I’m working with a dataset that has three levels: teacher, school, and country. I want to do a Confirmatory Factor Analysis (CFA) using teacher survey responses, but I need the factor scores at the school level. I also want to check for measurement invariance across countries.
I’m using the lavaan package in R because it can handle my complex survey design with the lavaan.survey extension. Right now, I’m using country ID as the group in the CFA function, which lets me do the measurement invariance analysis. But the factor scores are coming out at the teacher level, not the school level like I need.
Does anyone know how to get these factor scores at the school level instead? Here’s a simplified version of what I’m doing:
library(lavaan)
model <- '
teacher_support =~ Q1 + Q2 + Q3
prof_development =~ Q4 + Q5 + Q6 + Q7
'
fit_basic <- cfa(model, data = survey_data, group = 'country_code')
fit_loadings <- cfa(model, data = survey_data, group = 'country_code', group.equal = c('loadings'))
fit_intercepts <- cfa(model, data = survey_data, group = 'country_code', group.equal = c('loadings', 'intercepts'))
# How do I get school-level factor scores?

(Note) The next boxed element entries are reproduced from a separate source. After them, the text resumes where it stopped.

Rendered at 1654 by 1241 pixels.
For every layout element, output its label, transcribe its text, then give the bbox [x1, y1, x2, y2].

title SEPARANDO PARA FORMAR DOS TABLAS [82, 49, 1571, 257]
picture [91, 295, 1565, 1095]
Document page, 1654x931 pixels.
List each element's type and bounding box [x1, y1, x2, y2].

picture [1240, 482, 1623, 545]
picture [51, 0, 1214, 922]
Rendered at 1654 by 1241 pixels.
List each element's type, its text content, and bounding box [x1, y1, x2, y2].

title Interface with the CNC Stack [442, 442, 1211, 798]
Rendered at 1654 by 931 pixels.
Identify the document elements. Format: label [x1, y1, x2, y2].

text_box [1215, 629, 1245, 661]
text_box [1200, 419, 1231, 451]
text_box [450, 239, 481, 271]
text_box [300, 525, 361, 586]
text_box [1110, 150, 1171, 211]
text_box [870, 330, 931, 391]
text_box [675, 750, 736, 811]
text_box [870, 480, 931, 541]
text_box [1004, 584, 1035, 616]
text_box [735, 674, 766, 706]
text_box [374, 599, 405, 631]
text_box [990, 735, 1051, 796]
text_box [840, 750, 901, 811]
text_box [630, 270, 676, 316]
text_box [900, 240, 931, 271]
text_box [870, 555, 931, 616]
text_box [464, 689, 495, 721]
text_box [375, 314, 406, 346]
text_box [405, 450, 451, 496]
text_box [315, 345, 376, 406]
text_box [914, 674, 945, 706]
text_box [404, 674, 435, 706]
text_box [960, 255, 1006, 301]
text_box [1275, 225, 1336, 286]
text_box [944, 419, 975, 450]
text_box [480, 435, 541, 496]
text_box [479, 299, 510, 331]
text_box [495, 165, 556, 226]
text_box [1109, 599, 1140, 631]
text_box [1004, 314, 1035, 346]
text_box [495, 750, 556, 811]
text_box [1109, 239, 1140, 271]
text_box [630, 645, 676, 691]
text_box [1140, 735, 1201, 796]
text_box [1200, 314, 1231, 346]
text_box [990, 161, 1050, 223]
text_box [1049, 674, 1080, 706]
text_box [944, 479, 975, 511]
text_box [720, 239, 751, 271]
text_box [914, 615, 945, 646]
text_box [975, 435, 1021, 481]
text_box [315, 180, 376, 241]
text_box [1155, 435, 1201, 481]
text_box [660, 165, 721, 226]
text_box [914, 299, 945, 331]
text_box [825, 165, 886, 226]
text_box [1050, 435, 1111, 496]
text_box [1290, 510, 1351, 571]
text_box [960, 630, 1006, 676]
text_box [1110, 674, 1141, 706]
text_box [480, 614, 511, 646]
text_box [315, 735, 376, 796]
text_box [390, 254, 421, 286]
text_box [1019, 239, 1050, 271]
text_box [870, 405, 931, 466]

Any ideas would be really helpful!
yo Ava_Books, ur multilevel CFA sounds tricky! have u tried the ‘mlVAR’ package? it might help with those school-level scores. also, maybe u could use a weighted average of teacher scores for each school? just a thought. keep us posted on how it goes, k? good luck with ur research!
I’ve encountered a similar challenge with multilevel CFA before. One approach you might consider is using a two-step process. First, conduct your CFA at the teacher level as you’re currently doing. Then, aggregate the resulting factor scores to the school level using a method like taking the mean or median of teacher scores within each school.
For the aggregation step, you could use functions like aggregate() or dplyr’s group_by() and summarize(). This method preserves the measurement invariance analysis across countries while giving you school-level scores.
Another option is to explore multilevel SEM packages like ‘xxm’ or ‘nlsem’ in R, which are designed to handle hierarchical structures more directly. These might allow you to specify your model at multiple levels simultaneously.
Remember that aggregating to the school level may affect the reliability and validity of your measures, so it’s crucial to report how you derived the school-level scores and consider the implications for your interpretations.
Hey Ava_Books! Fascinating project you’ve got there!
I’m really intrigued by your multilevel CFA approach. Have you considered using a different package that might be better suited for multilevel modeling? Maybe something like ‘lme4’ or ‘nlme’ could help you get those school-level factor scores you’re after?
I’m curious, though - why do you specifically need the factor scores at the school level? Are you planning to use them in further analyses? It might be worth exploring if there’s a way to incorporate the school-level structure directly into your CFA model.
Oh, and another thought - have you looked into using Mplus? I’ve heard it’s pretty good at handling complex multilevel structures in CFA. Might be worth checking out if R isn’t giving you what you need.
Anyway, I’d love to hear more about your project and what you end up doing. Keep us posted on how it goes, okay? Good luck with your analysis!